So please, if you own a framework like this, make sure a script tag with a CDN link is easily copyable.

4 comments

Are you talking about the CDN version of Tailwind? If so, the docs specifically say that's not for production use.

A lot of very useful features require a build step because it generates classes on the fly based off what you typed in the HTML.

I bet you lots of people are ignoring the "don't use this in prod" advice. Why doesn't Tailwind just offer a for-production CDN link? I understand that the build step provides features, but what if I don't care about those features?
It's not just features, it's a 350kb js file you have to send over the wire [1] as opposed to pre-building and sending a tiny css file containing the small subset of classes you used.

Not to mention, I don't know exactly how it works, but I assume it's doing all that processing to convert classes in your HTML into CSS classes on the client side so it's probably less performant.

[1] https://cdn.tailwindcss.com/

> Really the problem are all the frameworks pushing people to create a build step.

I doubt it.

People moved on from jQuery and/or vanilla because they needed to produce more sophisticated apps. And even in those days of yore, for any non-trivial project you still needed to concatenate and minify your code.

BTW Preact can be used without a build step.

React and Vue can also be used without a build step. Vue shows how to do it in the "Quick Start" at the beginning of the tutorial. React can do it with an ugly syntax and no libraries, or by using Preact creator's htm library, or domz.
The reason for bundling is converting potentially hundreds of individual script files to an amount that’s more manageable with a browser, without suffering a cost from latency… not only optimizing code size. Also, besides tree-shaking there’s a big saving from minimization and removing development-only code.
With HTTP/2 multiplexing the latency of fetching multiple files from the same server is not a big issue anymore: https://stackoverflow.com/a/30864259.

One can also argue that Minification is also not really that important with widespread new compression algorithms like Brotli.

EDIT: Also, see this very good argument in favor of multiple files: https://news.ycombinator.com/item?id=34997759

Sadly there's lots of people are overoptimizing all of these things for apps that serve 10 users.

If you serve 10 million users every byte counts, but 10? Use the cdn.

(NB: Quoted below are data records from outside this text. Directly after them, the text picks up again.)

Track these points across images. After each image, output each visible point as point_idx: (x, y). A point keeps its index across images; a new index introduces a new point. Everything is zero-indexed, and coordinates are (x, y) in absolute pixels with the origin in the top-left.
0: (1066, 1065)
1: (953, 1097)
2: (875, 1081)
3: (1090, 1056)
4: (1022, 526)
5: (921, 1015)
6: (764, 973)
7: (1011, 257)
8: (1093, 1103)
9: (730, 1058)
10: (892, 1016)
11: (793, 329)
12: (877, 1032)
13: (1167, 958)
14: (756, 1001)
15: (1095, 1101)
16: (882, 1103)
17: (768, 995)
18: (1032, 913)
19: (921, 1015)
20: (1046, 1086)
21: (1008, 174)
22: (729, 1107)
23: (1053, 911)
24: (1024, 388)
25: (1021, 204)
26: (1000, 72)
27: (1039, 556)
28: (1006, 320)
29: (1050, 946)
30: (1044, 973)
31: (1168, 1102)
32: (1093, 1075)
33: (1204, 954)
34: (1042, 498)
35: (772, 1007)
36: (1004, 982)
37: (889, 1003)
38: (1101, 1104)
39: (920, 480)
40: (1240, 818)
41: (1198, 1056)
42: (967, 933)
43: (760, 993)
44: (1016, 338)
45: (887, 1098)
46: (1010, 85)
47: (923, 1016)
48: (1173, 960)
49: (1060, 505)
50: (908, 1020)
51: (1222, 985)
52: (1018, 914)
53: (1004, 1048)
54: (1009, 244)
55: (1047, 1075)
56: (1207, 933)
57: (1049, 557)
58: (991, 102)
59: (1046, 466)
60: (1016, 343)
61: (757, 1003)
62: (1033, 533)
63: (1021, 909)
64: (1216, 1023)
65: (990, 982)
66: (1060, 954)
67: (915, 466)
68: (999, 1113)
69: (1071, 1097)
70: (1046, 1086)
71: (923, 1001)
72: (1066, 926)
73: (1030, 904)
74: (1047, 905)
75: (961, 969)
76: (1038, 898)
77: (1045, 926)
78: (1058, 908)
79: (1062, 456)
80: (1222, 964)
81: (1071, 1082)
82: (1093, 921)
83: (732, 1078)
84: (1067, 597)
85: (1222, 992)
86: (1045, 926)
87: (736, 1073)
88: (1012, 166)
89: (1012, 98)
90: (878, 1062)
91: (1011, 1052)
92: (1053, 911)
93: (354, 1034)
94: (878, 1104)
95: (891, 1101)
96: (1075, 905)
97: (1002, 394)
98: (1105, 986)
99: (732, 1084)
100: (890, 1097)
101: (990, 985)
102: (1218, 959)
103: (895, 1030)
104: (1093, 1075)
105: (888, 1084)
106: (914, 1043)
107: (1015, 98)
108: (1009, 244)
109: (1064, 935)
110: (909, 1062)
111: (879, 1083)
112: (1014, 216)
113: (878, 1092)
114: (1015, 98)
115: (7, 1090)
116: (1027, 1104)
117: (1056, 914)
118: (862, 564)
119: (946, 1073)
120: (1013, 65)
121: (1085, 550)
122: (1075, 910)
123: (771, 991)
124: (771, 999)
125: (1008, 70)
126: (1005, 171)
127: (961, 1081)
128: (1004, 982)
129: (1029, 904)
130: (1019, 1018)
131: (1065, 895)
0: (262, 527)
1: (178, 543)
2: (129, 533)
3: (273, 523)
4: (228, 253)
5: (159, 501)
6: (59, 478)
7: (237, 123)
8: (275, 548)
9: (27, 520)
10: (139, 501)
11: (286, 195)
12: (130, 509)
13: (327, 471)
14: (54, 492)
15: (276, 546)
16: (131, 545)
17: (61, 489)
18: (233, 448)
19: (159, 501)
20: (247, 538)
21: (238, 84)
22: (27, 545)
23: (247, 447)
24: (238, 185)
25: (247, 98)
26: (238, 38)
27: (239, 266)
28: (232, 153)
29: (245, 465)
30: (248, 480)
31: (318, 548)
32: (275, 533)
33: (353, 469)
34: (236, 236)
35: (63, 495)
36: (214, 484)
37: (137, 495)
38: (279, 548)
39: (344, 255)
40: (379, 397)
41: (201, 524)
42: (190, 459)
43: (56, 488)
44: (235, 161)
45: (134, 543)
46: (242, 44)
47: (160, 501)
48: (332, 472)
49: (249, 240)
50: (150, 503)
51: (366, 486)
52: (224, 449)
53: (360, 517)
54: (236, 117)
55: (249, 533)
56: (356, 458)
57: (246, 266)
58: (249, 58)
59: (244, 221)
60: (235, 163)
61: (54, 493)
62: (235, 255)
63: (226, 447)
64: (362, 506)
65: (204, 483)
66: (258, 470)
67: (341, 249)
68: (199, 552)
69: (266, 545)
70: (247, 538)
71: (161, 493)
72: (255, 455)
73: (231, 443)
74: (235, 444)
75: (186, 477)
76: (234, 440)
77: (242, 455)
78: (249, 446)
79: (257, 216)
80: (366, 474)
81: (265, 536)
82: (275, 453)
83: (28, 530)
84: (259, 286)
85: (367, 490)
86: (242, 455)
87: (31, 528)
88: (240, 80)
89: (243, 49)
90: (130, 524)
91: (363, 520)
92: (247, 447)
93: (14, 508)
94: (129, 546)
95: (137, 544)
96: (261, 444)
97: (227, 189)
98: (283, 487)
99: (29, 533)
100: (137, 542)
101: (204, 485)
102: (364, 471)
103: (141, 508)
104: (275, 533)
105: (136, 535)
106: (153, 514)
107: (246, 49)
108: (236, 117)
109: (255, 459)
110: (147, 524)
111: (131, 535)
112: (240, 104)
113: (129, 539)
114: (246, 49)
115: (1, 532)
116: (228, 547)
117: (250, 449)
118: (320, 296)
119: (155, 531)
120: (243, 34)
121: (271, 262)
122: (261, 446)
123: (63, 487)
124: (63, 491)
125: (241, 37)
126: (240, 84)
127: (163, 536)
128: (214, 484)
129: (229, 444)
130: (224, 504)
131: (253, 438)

How can you get all of tailwind? I've been struggling on that one, always have to run some tool to get a built CSS file. And any change then needs build before refresh. And I cant look at a file with 1000s of definition (which I want to do)
i think if you use tailwind, not to use the actual package loses a lot of what it can do, I don't think you get all the features/functions for ..um only delivering the parts required (having mind fog this morning lol)... I'm not sure if it's tree-shaking, but how they look at every file w/ tailwind in and only bundle up the needed css. However, maybe it works in deno? I don't know.